“God-guidance” was his touchstone—a phrase so often on his lips that it seemed to many that he had invented the idea. God guided Frank Buchman to seek out the company of the rich and famous—an improbable prophet, ovoid and owlish, with a piping voice and a slangy sweetness-and-light that in the past four decades won him an earnest following. At first these followers were known as Oxford Groupers or Buchmanites, but in 1938. as the nations of the world rearmed for war. Dr. Buchman was inspired to christen his movement Moral Re-Armament. Stumping the world, he gathered testimonials—sometimes heartfelt, sometimes diplomatically polite—from kings, labor leaders. Oriental potentates, Mau-Mau leaders.
During recent years. Pennsylvania-born Frank Buchman lived part of the time in a luxurious Shangri-La at Caux, Switzerland, where two former hotels and a cluster of chalets, overlooking the French Alps and Lake Geneva, had become M.R.A.’s international headquarters. Last week, having lately finished a strenuous session with 850 Moral Re-Armers from all over, he was vacationing at the Black Forest resort town of Freudenstadt. There, one night Frank Buchman suffered a heart attack and died. He was 83.
The Oxford Group. Frank Buchman’s special magnetism was not evident early in his life; one of his teachers in his home town of Pennsburg. Pa., remembered him as “not outstanding in any respect.” A bachelor all his life, he was ordained a Lutheran minister in 1902, and soon found that his special interest was working with young men; for seven years he was secretary of the Y.M.C.A. at Pennsylvania State College. After that, missionary work and evangelism among prisoners in World War I took him to the Near and Far East. and to Europe. It was not until 1921 that he hit his stride by forming the Oxford Group at England’s Oxford University.
Imported to America, the Oxford Group went well for a time among Ivy League undergraduates, who responded to the shiny-eyed intensity of the group’s weekend “house parties” in well-staffed mansions, with their morning “quiet times” and their public confessions of sins. The four tenets of Frank Buchman’s version of Oxford Group Christianity were “absolute honesty, absolute purity, absolute unselfishness and absolute love,” and so much absolutism was bound occasionally to end in tears; at Princeton, for instance, President John Hibben summarily banned Frank Buchman from the campus.
God-Guided Elite. Buchman meant M.R.A. to be a “God-guided campaign to prevent war by moral and spiritual awakening.” It failed to prevent war, and it earned considerable censure for seeming to rely heavily on “changing” dictators; Buchman had the misfortune to exclaim publicly: “I thank heaven for a man like Adolf Hitler.” After World War II, M.R.A. turned to attacking Communism.

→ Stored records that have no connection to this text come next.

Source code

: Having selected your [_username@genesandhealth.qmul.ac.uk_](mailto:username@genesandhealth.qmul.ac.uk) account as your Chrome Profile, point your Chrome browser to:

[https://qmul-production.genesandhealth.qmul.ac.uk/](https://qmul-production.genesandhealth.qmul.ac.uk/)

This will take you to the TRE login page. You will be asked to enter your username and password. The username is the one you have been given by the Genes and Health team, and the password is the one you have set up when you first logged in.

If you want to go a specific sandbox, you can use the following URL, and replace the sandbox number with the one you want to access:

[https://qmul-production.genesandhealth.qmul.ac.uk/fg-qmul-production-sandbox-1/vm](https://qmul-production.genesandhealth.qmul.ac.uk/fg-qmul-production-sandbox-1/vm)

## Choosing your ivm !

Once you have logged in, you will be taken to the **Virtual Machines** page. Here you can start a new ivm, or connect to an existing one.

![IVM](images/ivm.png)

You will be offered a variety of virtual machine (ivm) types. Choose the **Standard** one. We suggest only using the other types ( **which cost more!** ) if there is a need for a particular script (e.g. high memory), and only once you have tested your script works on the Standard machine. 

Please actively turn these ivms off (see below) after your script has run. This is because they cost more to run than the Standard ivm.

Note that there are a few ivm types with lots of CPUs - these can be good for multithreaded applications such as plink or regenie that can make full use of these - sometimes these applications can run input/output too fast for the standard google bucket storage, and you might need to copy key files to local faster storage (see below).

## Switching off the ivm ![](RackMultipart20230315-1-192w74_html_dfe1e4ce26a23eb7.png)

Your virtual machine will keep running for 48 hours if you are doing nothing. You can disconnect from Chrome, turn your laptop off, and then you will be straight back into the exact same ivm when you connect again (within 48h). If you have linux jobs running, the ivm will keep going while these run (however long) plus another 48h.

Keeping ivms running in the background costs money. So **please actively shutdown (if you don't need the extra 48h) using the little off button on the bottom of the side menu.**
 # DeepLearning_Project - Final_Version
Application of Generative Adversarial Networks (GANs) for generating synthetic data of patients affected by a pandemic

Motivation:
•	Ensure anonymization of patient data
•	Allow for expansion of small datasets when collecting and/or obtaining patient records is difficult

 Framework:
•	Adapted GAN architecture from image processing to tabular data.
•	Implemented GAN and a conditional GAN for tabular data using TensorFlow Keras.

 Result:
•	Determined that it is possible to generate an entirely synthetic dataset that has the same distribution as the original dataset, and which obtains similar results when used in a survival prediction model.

The M.R.A. technique for fighting the Reds is still that of changing the world by a “God-guided” elite—a program that has little endorsement these days from the clergy. Reinhold Niebuhr has called the movement “socially vicious” and “religiously vapid,” and six years ago the Church of England’s Social and Industrial Council condemned M.R.A.’s “hectic heartiness, its mass gaiety, and its reiterated slogans as a colossal drive of escapism from . . . responsible living.” The movement has been repeatedly attacked by Roman Catholic leaders as a kind of fake religion.
Such attacks did not keep M.R.A. from prospering. For a U.S. headquarters, it built a multimillion-dollar establishment on Michigan’s Mackinac Island, with room for 1,000 visitors. And from Caux to London’s Berkeley Square to New York’s Westchester County layouts, Buchman and his followers have always had nothing but the best. This luxury, too, brought criticism, but Frank Buchman had an answer. “Isn’t God a millionaire?” he would ask.